Turn the lines of the listing from the one containing "text Sembra di no [106, 173, 768, 207]" through the one containing "text stato libero" into a Markdown table with columns Row and Line, leaving out blank lines.

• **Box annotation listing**
---

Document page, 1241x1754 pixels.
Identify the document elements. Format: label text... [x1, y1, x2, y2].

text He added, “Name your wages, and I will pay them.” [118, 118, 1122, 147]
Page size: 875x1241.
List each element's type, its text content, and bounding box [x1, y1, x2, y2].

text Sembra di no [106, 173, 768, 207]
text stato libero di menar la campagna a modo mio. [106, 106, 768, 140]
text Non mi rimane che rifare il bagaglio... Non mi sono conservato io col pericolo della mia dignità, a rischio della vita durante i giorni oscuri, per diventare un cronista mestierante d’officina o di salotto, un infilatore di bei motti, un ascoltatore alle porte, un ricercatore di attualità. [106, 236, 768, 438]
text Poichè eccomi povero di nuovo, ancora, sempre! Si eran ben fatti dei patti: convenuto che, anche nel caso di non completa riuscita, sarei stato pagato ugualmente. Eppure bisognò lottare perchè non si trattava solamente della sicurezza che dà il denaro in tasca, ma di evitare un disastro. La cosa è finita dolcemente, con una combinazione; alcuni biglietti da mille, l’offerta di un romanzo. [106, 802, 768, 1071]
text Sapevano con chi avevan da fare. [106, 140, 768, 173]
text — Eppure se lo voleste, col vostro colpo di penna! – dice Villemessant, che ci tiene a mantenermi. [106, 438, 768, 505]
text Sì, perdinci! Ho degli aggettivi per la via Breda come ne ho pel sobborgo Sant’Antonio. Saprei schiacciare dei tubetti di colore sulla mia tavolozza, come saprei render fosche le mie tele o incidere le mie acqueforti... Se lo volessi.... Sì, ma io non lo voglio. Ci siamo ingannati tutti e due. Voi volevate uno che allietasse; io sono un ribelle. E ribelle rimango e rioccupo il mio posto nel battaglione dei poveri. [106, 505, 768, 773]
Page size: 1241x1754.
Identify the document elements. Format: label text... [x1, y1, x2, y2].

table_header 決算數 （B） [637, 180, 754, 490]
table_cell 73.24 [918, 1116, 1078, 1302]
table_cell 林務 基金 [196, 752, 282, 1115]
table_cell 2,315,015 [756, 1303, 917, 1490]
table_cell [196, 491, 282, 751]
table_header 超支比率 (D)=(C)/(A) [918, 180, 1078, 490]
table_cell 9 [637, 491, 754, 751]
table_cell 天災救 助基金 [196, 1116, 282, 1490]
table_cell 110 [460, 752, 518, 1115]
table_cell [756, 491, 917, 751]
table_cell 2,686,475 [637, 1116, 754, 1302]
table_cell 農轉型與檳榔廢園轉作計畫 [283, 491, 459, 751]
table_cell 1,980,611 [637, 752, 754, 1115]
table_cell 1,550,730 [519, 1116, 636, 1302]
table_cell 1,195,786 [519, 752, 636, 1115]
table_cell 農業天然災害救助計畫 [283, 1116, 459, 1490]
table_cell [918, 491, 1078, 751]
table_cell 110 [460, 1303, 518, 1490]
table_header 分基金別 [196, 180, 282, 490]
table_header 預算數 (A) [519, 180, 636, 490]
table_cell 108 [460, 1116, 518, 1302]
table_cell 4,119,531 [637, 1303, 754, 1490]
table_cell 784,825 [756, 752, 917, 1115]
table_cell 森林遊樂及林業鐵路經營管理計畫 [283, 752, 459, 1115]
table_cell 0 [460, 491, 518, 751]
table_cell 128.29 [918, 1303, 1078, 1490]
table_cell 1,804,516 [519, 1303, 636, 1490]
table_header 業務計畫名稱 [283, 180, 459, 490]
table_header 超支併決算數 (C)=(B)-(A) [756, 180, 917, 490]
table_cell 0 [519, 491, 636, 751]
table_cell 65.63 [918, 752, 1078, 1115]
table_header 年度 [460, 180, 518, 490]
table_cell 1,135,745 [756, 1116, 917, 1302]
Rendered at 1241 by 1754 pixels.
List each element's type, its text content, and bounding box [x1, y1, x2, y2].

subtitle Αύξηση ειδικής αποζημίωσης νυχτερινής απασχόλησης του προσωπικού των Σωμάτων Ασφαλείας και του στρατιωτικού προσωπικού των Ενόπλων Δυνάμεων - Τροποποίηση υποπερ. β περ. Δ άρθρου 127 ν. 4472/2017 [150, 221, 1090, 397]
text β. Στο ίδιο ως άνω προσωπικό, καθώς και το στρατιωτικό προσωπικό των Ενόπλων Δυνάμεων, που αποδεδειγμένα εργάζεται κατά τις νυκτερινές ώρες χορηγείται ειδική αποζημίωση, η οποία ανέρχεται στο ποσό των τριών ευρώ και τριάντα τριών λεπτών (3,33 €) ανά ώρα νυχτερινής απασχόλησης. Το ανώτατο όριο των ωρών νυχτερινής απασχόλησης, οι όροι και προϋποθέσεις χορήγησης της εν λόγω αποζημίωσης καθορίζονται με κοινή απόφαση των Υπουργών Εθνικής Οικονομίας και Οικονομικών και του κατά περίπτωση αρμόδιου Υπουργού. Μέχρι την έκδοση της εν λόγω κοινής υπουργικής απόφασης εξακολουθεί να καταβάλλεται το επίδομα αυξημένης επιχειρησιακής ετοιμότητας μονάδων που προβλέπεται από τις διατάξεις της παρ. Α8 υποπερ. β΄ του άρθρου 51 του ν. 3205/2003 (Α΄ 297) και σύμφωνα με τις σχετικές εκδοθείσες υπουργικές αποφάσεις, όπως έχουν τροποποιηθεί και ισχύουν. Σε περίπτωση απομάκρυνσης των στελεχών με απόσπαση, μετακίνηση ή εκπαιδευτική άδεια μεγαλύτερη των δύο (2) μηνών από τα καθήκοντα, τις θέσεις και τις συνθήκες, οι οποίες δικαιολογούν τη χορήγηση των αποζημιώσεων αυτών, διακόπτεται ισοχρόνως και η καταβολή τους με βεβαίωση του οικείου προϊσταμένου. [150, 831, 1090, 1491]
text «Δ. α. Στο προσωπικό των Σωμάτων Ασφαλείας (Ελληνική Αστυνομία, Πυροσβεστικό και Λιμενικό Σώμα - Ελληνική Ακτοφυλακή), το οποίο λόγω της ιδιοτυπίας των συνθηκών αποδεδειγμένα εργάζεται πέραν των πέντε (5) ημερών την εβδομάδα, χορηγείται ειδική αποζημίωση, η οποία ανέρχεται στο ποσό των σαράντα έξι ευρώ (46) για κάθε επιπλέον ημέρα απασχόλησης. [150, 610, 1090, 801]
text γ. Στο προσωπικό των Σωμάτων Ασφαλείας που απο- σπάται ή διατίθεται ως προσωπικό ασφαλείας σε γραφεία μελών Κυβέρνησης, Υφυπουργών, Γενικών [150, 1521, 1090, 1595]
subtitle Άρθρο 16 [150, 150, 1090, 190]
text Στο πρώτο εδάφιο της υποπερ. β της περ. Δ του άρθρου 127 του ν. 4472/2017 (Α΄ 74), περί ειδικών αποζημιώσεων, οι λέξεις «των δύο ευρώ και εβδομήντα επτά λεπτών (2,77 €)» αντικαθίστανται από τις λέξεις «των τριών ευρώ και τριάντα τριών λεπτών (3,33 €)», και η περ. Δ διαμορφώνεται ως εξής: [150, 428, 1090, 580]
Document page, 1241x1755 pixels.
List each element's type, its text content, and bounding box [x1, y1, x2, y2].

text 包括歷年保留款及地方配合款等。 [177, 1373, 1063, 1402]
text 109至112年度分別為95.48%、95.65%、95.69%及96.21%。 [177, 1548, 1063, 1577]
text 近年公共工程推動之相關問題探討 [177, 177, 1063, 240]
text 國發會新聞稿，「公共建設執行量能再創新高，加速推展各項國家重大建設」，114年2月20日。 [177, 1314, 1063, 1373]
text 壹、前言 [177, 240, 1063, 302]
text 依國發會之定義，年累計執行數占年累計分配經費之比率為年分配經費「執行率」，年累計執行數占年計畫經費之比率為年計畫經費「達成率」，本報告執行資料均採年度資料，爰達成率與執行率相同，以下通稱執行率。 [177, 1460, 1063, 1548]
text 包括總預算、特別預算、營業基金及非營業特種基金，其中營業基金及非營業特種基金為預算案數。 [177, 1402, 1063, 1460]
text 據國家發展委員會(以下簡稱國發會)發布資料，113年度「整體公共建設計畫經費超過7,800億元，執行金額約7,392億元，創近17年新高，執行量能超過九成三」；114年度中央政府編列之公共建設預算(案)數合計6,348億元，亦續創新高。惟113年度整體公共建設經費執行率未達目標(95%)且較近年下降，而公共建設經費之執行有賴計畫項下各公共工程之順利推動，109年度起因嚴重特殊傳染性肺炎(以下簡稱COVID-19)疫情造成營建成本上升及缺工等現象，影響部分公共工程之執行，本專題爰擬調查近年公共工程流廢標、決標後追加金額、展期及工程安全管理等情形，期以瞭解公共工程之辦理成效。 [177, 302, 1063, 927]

---

• **Correct answer**
| Row | Line |
|---|---|
| 1 | text Sembra di no [106, 173, 768, 207] |
| 2 | text stato libero di menar la campagna a modo mio. [106, 106, 768, 140] |